Work task a: According to the quoted reply in the cipher optimization thread, about how many clock cycles should the code take on a Pentium?

******************************

The last two instructions can probably be overlapped, either with the
loop control code, or with the first two loads of the second iteration.

Quote:
> It should take about 17 clock cycles on Pentium. The clock
> cycle calculation on the asm snippet you provided was, in fact,
> more than optimistic ;-)

Indeed! :-)

Terje

--

Using self-discipline, see http://www.eiffel.com/discipline
"almost all programming can be viewed as an exercise in caching"

Sun, 29 Aug 1999 03:00:00 GMT  Optimising core transformation in a block cipher

Quote:

>>I'm trying to optimise the core transformation in a block cipher, which looks
>>as follows:

>>  DWORD K[ 32 ];        /* Treated as K[ 2 ][ 16 ] */
>>  DWORD S1[ 256 ], S2[ 256 ], S3[ 256 ], S4[ 256 ]; /* 4K total */

>>  tmp = K[ n ] + source;
>>  tmp = rol( tmp, K[ n + 16 ] );
>>  dest ^= S1[ tmp >> 24 ) op S2[ tmp >> 16 ] op S3[ tmp >> 8 ] op S4[ tmp ];

>>rol = rotate left, op = one of (+, -, xor), mask of S[] index to 8 bits not
>>shown.

******************************

Work task b: Recast the rows below as a Markdown table with a No. column for the line number and a Line column for the text. Begin at the top of the rows, stop after the line that contains "- **Rollback Capability**: Easy", skip blank lines, and leave the pictures out.

******************************

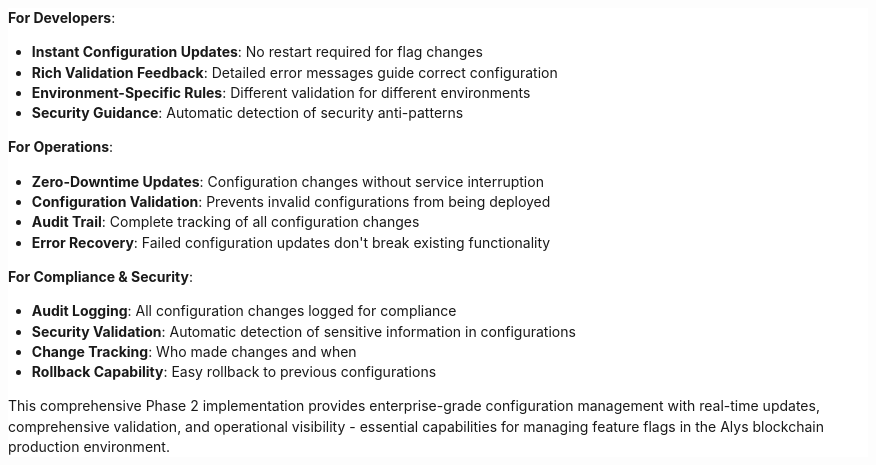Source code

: **For Developers**:
- **Instant Configuration Updates**: No restart required for flag changes
- **Rich Validation Feedback**: Detailed error messages guide correct configuration
- **Environment-Specific Rules**: Different validation for different environments
- **Security Guidance**: Automatic detection of security anti-patterns

**For Operations**:
- **Zero-Downtime Updates**: Configuration changes without service interruption
- **Configuration Validation**: Prevents invalid configurations from being deployed
- **Audit Trail**: Complete tracking of all configuration changes
- **Error Recovery**: Failed configuration updates don't break existing functionality

**For Compliance & Security**:
- **Audit Logging**: All configuration changes logged for compliance
- **Security Validation**: Automatic detection of sensitive information in configurations
- **Change Tracking**: Who made changes and when
- **Rollback Capability**: Easy rollback to previous configurations

This comprehensive Phase 2 implementation provides enterprise-grade configuration management with real-time updates, comprehensive validation, and operational visibility - essential capabilities for managing feature flags in the Alys blockchain production environment.
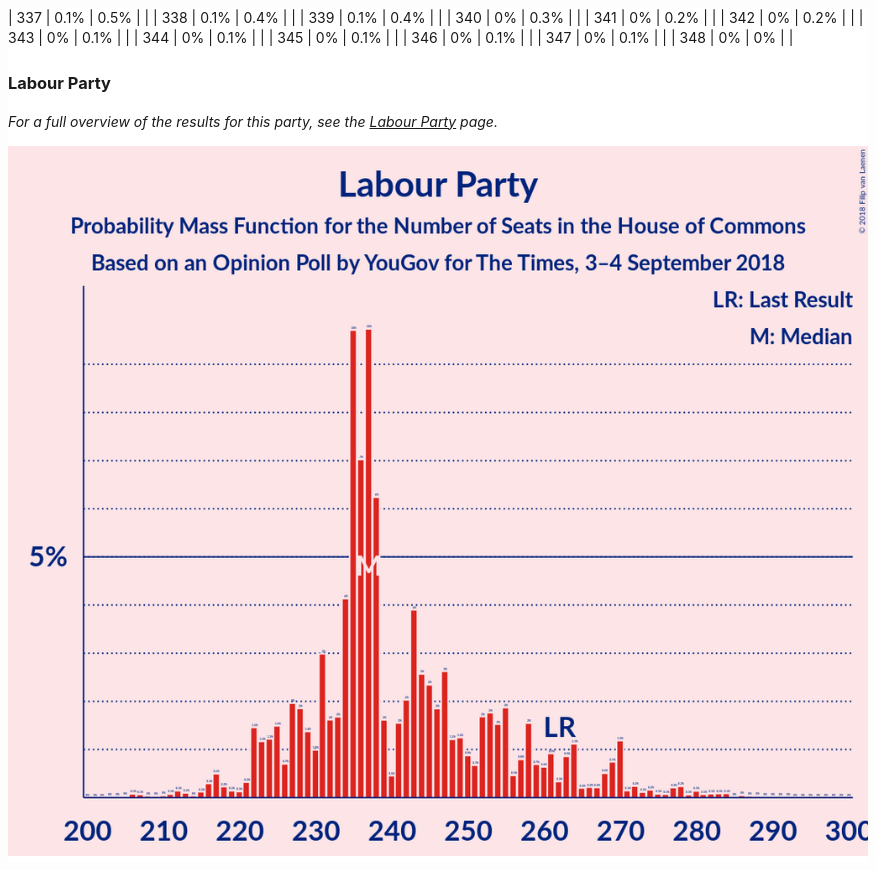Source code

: | 337 | 0.1% | 0.5% |  |
| 338 | 0.1% | 0.4% |  |
| 339 | 0.1% | 0.4% |  |
| 340 | 0% | 0.3% |  |
| 341 | 0% | 0.2% |  |
| 342 | 0% | 0.2% |  |
| 343 | 0% | 0.1% |  |
| 344 | 0% | 0.1% |  |
| 345 | 0% | 0.1% |  |
| 346 | 0% | 0.1% |  |
| 347 | 0% | 0.1% |  |
| 348 | 0% | 0% |  |

### Labour Party

*For a full overview of the results for this party, see the [Labour Party](party-labourparty.html) page.*

![Graph with seats probability mass function not yet produced](2018-09-04-YouGov-seats-pmf-labourparty.png "Seats Probability Mass Function")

******************************

Written answer a: About 17 clock cycles.

Written answer b:
| No. | Line |
|---|---|
| 1 | Source code |
| 2 | : **For Developers**: |
| 3 | - **Instant Configuration Updates**: No restart required for flag changes |
| 4 | - **Rich Validation Feedback**: Detailed error messages guide correct configuration |
| 5 | - **Environment-Specific Rules**: Different validation for different environments |
| 6 | - **Security Guidance**: Automatic detection of security anti-patterns |
| 7 | **For Operations**: |
| 8 | - **Zero-Downtime Updates**: Configuration changes without service interruption |
| 9 | - **Configuration Validation**: Prevents invalid configurations from being deployed |
| 10 | - **Audit Trail**: Complete tracking of all configuration changes |
| 11 | - **Error Recovery**: Failed configuration updates don't break existing functionality |
| 12 | **For Compliance & Security**: |
| 13 | - **Audit Logging**: All configuration changes logged for compliance |
| 14 | - **Security Validation**: Automatic detection of sensitive information in configurations |
| 15 | - **Change Tracking**: Who made changes and when |
| 16 | - **Rollback Capability**: Easy rollback to previous configurations |